There are a handful of trusty through lines in new reviews of Alice Through the Looking Glass. To begin with, it’s apparent enough that Sacha Baron Cohen, who plays “Time,” is doing a not-at-all veiled Christoph Waltz impression. And most critics agree the film is a wonder-free, effects-drunk slog meant to bank on its predecessor’s curious global success. (Alice in Wonderland is now the 23rd highest grossing film of all time.) Last, the film bears no resemblance to its literary source material. “What does all this have to do with Lewis Carroll?” Stephen Holden asks in a disappointed review at the New York Times. “Hardly anything.”
To be fair, there was no indication, based on Tim Burton’s Alice, that director James Bobin and screenwriter Linda Woolverton would return to Lewis Carroll’s books. Still, there is a brazenness to the way that Bobin and Disney reduce the Alice books to a brand — by gutting Carroll’s language and nonsensibility. Given the new film’s time-bending plot and mish-mashed Victorianism, you’d be forgiven for thinking it an expensive, guest-directed episode of Doctor Who. But, in case you forget which literary work you’re watching, Bobin makes sure to cram the screen with every character from the books at once.

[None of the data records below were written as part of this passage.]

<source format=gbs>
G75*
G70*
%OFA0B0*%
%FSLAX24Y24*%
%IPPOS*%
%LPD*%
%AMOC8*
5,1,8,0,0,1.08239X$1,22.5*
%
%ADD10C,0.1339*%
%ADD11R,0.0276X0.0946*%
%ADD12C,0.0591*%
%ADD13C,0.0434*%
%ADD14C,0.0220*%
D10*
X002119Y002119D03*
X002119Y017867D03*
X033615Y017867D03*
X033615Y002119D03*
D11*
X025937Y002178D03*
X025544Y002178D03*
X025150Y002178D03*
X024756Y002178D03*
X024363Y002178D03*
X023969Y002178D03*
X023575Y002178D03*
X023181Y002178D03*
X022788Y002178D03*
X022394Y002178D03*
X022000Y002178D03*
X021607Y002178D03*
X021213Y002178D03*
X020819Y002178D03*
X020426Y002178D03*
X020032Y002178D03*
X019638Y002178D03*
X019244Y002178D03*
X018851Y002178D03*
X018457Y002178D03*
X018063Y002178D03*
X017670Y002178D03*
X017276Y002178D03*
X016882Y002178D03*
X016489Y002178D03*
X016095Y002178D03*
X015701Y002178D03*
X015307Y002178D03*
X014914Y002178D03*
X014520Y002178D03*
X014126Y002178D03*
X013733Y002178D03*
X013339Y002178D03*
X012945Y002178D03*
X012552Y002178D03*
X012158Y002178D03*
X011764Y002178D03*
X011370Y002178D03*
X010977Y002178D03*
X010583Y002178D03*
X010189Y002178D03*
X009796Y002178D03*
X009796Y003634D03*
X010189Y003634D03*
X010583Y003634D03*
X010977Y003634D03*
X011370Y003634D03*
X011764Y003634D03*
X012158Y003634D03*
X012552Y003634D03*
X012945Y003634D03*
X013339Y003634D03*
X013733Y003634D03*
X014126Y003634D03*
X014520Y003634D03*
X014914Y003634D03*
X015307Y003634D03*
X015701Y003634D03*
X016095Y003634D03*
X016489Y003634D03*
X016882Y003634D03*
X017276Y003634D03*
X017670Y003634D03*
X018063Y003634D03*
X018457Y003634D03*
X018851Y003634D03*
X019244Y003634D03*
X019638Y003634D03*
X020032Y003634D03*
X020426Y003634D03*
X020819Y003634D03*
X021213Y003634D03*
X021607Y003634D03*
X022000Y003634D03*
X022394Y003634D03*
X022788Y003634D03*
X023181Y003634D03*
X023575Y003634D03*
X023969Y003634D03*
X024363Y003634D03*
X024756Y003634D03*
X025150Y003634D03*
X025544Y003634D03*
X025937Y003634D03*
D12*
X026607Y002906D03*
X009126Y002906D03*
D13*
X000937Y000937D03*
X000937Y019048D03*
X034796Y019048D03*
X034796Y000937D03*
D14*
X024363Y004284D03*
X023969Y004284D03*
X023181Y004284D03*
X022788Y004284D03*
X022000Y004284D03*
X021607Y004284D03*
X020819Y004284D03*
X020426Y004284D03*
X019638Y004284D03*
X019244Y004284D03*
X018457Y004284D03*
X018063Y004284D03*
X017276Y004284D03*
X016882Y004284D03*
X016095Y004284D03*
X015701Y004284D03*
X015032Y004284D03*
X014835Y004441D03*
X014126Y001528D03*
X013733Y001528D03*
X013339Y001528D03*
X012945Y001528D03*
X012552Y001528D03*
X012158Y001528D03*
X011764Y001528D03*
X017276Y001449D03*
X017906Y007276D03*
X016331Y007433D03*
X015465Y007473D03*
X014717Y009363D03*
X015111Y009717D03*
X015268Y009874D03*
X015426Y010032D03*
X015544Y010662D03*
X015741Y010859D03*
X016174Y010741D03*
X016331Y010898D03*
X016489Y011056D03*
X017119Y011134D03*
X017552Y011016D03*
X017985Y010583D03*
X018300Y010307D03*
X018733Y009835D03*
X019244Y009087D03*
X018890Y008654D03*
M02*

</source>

And that’s the problem. It’s not so much that the film veers from the “content” of the books; it’s more that it gentrifies Carroll’s approach. The Alice films offer a bankrupt maximalism; they douse the audience with layered effects and dopey, bit characters. The digital creations would look at home in Harry Potter, and even Johnny Depp’s lead “Hatter” is just another of his wine-slurred grotesques. But the books are economized. A “character” in Wonderland or Looking Glass is little more than a few lines of prose or lyric. But 150 years later, they’re just as familiar as ever.
In the case of the new film, the contrasts with the book come fast and early. The book opens with a modest, intimate frame that features two adorable kittens (one black, the other white). But the film’s frame is grandiose and confusing. Mia Wasikowska’s “Alice” has returned from a voyage to China, only to find she’s been tricked out of her future by Hamish, the Tory she refused to marry in the earlier film. Before we know it — without much warning — she climbs her way through a looking glass and into a Wonderland we recognize as Burton’s alone.

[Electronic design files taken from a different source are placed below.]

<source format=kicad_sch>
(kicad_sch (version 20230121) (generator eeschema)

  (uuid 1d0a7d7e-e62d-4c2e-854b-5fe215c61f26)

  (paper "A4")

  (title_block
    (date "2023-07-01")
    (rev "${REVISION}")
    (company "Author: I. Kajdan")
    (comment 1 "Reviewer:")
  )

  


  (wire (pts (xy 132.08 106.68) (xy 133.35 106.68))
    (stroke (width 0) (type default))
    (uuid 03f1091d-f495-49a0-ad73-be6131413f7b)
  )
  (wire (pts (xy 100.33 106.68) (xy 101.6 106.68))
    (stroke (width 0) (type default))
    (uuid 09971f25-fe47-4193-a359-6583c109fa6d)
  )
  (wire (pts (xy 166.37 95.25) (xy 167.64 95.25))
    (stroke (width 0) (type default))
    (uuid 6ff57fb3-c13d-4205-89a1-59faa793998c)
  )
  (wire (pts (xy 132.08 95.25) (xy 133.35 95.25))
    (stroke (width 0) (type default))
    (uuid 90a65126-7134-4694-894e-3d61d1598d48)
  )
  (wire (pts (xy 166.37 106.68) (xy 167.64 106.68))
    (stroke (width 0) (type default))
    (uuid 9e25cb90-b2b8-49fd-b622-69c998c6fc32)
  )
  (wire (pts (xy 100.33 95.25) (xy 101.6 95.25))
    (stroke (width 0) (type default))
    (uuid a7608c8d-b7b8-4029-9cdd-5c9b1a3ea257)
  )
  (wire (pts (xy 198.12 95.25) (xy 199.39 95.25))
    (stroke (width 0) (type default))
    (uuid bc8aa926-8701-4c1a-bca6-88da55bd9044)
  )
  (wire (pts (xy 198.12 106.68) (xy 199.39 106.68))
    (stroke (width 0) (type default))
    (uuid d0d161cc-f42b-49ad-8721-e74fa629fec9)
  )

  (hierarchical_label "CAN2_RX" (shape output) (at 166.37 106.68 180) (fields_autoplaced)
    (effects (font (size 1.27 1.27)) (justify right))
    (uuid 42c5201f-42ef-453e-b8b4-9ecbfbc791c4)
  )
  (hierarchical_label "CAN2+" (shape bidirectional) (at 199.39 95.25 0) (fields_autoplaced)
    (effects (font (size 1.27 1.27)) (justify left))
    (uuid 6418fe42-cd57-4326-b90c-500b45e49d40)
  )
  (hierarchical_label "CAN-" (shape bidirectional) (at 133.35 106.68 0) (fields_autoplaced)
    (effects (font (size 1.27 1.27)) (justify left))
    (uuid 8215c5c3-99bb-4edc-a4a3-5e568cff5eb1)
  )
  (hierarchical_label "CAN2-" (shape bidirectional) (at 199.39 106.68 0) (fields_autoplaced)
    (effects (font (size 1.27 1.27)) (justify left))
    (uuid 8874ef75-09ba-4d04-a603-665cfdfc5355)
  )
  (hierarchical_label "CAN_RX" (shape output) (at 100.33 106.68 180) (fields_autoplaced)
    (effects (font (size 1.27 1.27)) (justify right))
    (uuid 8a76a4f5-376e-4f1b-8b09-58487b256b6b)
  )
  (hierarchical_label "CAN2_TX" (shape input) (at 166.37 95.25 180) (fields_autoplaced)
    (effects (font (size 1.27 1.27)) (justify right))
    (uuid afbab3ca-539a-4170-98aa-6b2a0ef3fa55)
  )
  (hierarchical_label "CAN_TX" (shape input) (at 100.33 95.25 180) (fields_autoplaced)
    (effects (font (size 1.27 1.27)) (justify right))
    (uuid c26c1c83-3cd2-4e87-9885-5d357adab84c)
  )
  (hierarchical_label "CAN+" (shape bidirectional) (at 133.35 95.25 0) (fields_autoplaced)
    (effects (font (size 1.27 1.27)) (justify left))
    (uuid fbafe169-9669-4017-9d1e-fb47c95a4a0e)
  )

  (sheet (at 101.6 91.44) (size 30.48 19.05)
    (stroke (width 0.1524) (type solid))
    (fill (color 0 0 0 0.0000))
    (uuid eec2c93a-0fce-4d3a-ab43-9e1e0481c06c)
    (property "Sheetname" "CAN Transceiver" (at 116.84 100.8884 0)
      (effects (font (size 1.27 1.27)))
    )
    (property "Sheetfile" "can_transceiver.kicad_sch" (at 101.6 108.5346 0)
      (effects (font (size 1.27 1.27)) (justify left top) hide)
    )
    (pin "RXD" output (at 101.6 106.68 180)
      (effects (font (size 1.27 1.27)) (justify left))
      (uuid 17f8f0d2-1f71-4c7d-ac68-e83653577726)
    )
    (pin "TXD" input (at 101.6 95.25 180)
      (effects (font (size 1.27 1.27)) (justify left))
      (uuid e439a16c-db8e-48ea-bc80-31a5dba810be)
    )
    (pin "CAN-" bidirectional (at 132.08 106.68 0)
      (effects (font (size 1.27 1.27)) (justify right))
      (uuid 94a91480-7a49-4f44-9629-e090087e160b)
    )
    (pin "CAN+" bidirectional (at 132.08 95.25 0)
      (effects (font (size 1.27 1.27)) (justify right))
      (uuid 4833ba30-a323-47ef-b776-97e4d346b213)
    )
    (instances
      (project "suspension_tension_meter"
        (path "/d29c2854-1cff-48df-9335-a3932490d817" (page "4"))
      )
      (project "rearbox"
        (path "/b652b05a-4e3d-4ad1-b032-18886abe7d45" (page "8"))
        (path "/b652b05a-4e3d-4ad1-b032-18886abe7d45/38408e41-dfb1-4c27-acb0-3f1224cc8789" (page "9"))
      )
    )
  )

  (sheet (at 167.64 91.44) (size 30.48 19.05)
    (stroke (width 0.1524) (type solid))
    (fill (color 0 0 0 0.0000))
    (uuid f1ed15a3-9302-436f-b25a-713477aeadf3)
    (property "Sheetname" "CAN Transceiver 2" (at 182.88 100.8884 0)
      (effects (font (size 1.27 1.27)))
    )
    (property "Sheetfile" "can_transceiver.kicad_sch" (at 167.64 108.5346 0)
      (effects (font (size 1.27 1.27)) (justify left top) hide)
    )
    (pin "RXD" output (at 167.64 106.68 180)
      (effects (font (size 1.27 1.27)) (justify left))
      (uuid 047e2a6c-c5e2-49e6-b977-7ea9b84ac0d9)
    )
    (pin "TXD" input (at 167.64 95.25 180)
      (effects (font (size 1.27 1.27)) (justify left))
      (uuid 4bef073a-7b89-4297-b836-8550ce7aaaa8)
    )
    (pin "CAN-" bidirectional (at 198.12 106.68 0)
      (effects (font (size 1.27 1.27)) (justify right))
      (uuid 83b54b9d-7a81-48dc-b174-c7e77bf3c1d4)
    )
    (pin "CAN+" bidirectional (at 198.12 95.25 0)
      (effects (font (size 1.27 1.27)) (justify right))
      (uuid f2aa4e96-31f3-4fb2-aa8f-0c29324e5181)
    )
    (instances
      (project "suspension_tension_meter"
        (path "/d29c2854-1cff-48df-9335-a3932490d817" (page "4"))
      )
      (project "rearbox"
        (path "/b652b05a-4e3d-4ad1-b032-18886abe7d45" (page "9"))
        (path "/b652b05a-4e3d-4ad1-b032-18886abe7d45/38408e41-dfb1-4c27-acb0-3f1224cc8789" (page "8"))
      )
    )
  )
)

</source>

This is not to say that turning from literary source material is a crime. To be fair, the Alice books are murkier for contemporary audiences than most would like to admit. In his Annotated Alice, Martin Gardner nods to their difficulty (while justifying his gratuitous note-making):
No other books written for children are more in need of explication than the Alice books. Much of their wit is interwoven with Victorian events and customs unfamiliar to American readers today, and even to readers in England. Many jokes in the books could be appreciated only by Oxford residents, and others were private jokes intended solely for Alice.
But here is where the ironies stack up. In the films, Carroll’s rich allusiveness is changed into a dense but anti-allusive visual world. The images in the film adaptation of Through the Looking float free of any significance; they become (ironically) a form of 21st century nonsense — like when Alice pilots the ill-named “chronosphere” in-and-out of an “ocean of time.” (It’s hard to think of a less inventive visual metaphor.) It’s as if the Alice films have been nightmared into existence by haywire algorithm, or Google’s Deep Dream AI.

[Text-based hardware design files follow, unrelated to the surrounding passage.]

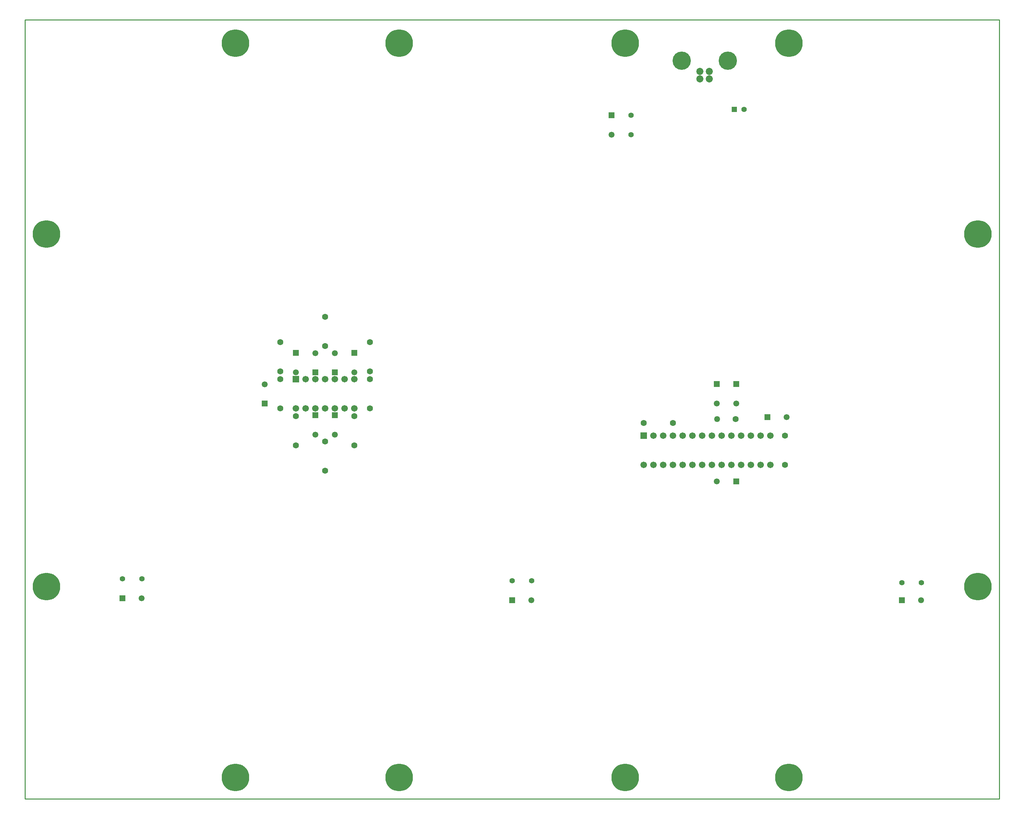
<source format=gts>
%FSLAX23Y23*%
%MOIN*%
G70*
G01*
G75*
%ADD10C,0.020*%
%ADD11R,1.800X1.800*%
%ADD12C,0.010*%
%ADD13C,0.275*%
%ADD14C,0.180*%
%ADD15C,0.065*%
%ADD16R,0.047X0.047*%
%ADD17C,0.047*%
%ADD18R,0.053X0.053*%
%ADD19C,0.053*%
%ADD20C,0.055*%
%ADD21P,0.055X8X0*%
%ADD22C,0.059*%
%ADD23R,0.059X0.059*%
%ADD24C,0.008*%
%ADD25C,0.006*%
%ADD26C,0.283*%
%ADD27C,0.188*%
%ADD28C,0.073*%
%ADD29R,0.055X0.055*%
%ADD30C,0.055*%
%ADD31R,0.061X0.061*%
%ADD32C,0.061*%
%ADD33C,0.063*%
%ADD34P,0.063X8X0*%
%ADD35C,0.067*%
%ADD36R,0.067X0.067*%
D12*
X10000D01*
Y8000D01*
X0D02*
X10000D01*
X0Y0D02*
Y8000D01*
D26*
X2160Y220D02*
D03*
X220Y2180D02*
D03*
X3840Y220D02*
D03*
X220Y5800D02*
D03*
X2160Y7760D02*
D03*
X3840D02*
D03*
X6160Y220D02*
D03*
X7840D02*
D03*
X9780Y2180D02*
D03*
X6160Y7760D02*
D03*
X9780Y5800D02*
D03*
X7840Y7760D02*
D03*
D27*
X6740Y7580D02*
D03*
X7214D02*
D03*
D28*
X6928Y7473D02*
D03*
Y7395D02*
D03*
X7026D02*
D03*
Y7473D02*
D03*
D29*
X7280Y7080D02*
D03*
D30*
X7380D02*
D03*
X5200Y2240D02*
D03*
X5000D02*
D03*
X6220Y6820D02*
D03*
Y7020D02*
D03*
X1200Y2260D02*
D03*
X1000D02*
D03*
X9200Y2220D02*
D03*
X9000D02*
D03*
D31*
X2460Y4060D02*
D03*
X7300Y3260D02*
D03*
X5000Y2040D02*
D03*
X6020Y7020D02*
D03*
X1000Y2060D02*
D03*
X9000Y2040D02*
D03*
X7100Y4260D02*
D03*
X7300D02*
D03*
X7620Y3920D02*
D03*
X2980Y3940D02*
D03*
X3180D02*
D03*
X2980Y4380D02*
D03*
X3380Y4580D02*
D03*
X3180Y4380D02*
D03*
X2780Y4580D02*
D03*
D32*
X2460Y4257D02*
D03*
X7103Y3260D02*
D03*
X5197Y2040D02*
D03*
X6020Y6823D02*
D03*
X1197Y2060D02*
D03*
X9197Y2040D02*
D03*
X7100Y4063D02*
D03*
X7300D02*
D03*
X7817Y3920D02*
D03*
X2980Y3743D02*
D03*
X3180D02*
D03*
X2980Y4577D02*
D03*
X3380Y4383D02*
D03*
X3180Y4577D02*
D03*
X2780Y4383D02*
D03*
D33*
X6650Y3860D02*
D03*
X6350D02*
D03*
X7800Y3430D02*
D03*
Y3730D02*
D03*
X7296Y3900D02*
D03*
X2780Y3930D02*
D03*
Y3630D02*
D03*
X2620Y4010D02*
D03*
Y4310D02*
D03*
Y4390D02*
D03*
Y4690D02*
D03*
X3080Y3670D02*
D03*
Y3370D02*
D03*
X3380Y3930D02*
D03*
Y3630D02*
D03*
X3540Y4010D02*
D03*
Y4310D02*
D03*
Y4390D02*
D03*
Y4690D02*
D03*
X3080Y4650D02*
D03*
Y4950D02*
D03*
D34*
X7104Y3900D02*
D03*
D35*
X7650Y3430D02*
D03*
X7550D02*
D03*
X7450D02*
D03*
X7350D02*
D03*
X7250D02*
D03*
X7150D02*
D03*
X7050D02*
D03*
X6950D02*
D03*
X6850D02*
D03*
X6750D02*
D03*
X6650D02*
D03*
X6550D02*
D03*
X6450D02*
D03*
X6350D02*
D03*
X7650Y3730D02*
D03*
X7550D02*
D03*
X7450D02*
D03*
X7350D02*
D03*
X7250D02*
D03*
X7150D02*
D03*
X7050D02*
D03*
X6950D02*
D03*
X6850D02*
D03*
X6750D02*
D03*
X6650D02*
D03*
X6550D02*
D03*
X6450D02*
D03*
X3380Y4010D02*
D03*
X3280D02*
D03*
X3180D02*
D03*
X3080D02*
D03*
X2980D02*
D03*
X2880D02*
D03*
X2780D02*
D03*
X3380Y4310D02*
D03*
X3280D02*
D03*
X3180D02*
D03*
X3080D02*
D03*
X2980D02*
D03*
X2880D02*
D03*
D36*
X6350Y3730D02*
D03*
X2780Y4310D02*
D03*
M02*

</source>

“The last level of metaphor in the Alice books is this,” Martin Gardner writes in the introduction to The Annotated Alice, “that life, viewed rationally and without illusion, appears to be a nonsense tale told by an idiot mathematician.” Yes, there is an ironic similarity between the Alice books and the Alice films. What is an algorithm but an idiot mathematician? But the irony ends there. For Carroll, nonsense was the hidden art of language. In the Alice films, nonsense is just the business of not making sense.